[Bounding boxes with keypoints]
Segment Open
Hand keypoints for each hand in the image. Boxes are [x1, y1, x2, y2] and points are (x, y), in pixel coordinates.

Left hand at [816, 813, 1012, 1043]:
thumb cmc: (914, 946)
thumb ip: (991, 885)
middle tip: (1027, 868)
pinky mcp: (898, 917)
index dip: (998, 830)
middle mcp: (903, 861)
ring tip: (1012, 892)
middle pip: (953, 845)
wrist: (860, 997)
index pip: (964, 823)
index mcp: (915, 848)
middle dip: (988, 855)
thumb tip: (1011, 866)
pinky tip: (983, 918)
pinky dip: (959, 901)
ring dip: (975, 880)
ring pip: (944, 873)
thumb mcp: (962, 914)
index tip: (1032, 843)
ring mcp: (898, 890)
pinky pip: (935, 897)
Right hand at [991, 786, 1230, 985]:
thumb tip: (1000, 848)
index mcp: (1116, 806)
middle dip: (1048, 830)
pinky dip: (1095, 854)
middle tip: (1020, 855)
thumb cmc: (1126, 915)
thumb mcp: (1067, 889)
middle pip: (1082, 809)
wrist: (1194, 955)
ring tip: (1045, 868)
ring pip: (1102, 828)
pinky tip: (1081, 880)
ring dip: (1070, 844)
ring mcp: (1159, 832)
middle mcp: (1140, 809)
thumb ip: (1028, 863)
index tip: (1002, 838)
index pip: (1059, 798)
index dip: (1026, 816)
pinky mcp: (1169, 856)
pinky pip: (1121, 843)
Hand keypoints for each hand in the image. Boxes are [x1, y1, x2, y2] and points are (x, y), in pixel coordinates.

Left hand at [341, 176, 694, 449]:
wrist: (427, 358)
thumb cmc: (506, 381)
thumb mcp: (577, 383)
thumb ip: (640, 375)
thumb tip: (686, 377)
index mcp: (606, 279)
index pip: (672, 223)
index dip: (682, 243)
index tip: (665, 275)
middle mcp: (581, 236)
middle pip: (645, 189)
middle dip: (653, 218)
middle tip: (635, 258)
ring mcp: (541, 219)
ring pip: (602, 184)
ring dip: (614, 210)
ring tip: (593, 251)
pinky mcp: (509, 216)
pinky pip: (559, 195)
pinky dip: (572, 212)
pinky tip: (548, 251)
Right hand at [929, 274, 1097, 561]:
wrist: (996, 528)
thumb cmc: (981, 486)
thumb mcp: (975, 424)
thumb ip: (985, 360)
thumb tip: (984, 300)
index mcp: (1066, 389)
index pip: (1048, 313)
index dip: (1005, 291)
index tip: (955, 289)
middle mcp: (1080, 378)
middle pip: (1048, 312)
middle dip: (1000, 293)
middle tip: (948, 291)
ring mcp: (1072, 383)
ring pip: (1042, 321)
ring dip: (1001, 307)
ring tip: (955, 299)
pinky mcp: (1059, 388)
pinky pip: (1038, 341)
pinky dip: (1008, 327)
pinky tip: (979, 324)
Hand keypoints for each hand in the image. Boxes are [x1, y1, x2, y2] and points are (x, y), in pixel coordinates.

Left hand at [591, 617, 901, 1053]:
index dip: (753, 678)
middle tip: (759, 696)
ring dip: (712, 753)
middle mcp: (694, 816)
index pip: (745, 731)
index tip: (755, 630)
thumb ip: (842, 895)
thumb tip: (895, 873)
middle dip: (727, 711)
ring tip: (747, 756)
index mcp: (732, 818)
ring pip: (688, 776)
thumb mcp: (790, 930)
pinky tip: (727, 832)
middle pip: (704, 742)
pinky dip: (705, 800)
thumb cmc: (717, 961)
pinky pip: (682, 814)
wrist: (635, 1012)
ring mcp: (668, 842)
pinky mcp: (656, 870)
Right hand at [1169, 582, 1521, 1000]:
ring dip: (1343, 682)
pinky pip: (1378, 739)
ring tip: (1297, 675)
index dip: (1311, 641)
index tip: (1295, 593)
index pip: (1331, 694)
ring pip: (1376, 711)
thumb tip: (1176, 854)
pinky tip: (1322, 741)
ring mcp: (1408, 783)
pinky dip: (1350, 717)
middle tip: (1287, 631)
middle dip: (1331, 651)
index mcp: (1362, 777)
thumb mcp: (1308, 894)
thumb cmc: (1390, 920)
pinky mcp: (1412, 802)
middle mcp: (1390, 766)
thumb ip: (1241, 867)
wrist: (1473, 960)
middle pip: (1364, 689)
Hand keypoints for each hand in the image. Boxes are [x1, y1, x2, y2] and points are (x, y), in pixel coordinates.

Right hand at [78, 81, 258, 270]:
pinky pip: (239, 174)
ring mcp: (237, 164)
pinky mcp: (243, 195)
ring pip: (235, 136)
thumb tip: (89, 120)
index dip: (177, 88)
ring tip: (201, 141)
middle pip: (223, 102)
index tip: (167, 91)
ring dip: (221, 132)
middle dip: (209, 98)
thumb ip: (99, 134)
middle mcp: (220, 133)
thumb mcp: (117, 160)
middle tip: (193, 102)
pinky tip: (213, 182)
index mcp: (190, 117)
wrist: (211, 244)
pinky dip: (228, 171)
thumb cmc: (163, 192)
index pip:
Segment Closed
--- WHAT IS BEING ASKED ---
From the data above, reproduce word for word the lines running from the line with "index mcp: (1116, 806)" to the line with "ring mcp: (541, 219)", ends included.

--- EXERCISE ANSWER ---
index mcp: (1116, 806)
middle dip: (1048, 830)
pinky dip: (1095, 854)
middle tip: (1020, 855)
thumb cmc: (1126, 915)
thumb mcp: (1067, 889)
middle pip: (1082, 809)
wrist: (1194, 955)
ring tip: (1045, 868)
ring pip: (1102, 828)
pinky tip: (1081, 880)
ring dip: (1070, 844)
ring mcp: (1159, 832)
middle mcp: (1140, 809)
thumb ip: (1028, 863)
index tip: (1002, 838)
index pip: (1059, 798)
index dip: (1026, 816)
pinky mcp: (1169, 856)
pinky pip: (1121, 843)
Hand keypoints for each hand in the image. Boxes are [x1, y1, x2, y2] and points are (x, y), in pixel coordinates.

Left hand at [341, 176, 694, 449]:
wrist: (427, 358)
thumb cmc: (506, 381)
thumb mcp: (577, 383)
thumb ip: (640, 375)
thumb tip: (686, 377)
index mcp: (606, 279)
index pip: (672, 223)
index dip: (682, 243)
index tip: (665, 275)
middle mcp: (581, 236)
middle pip: (645, 189)
middle dip: (653, 218)
middle tip: (635, 258)
ring mcp: (541, 219)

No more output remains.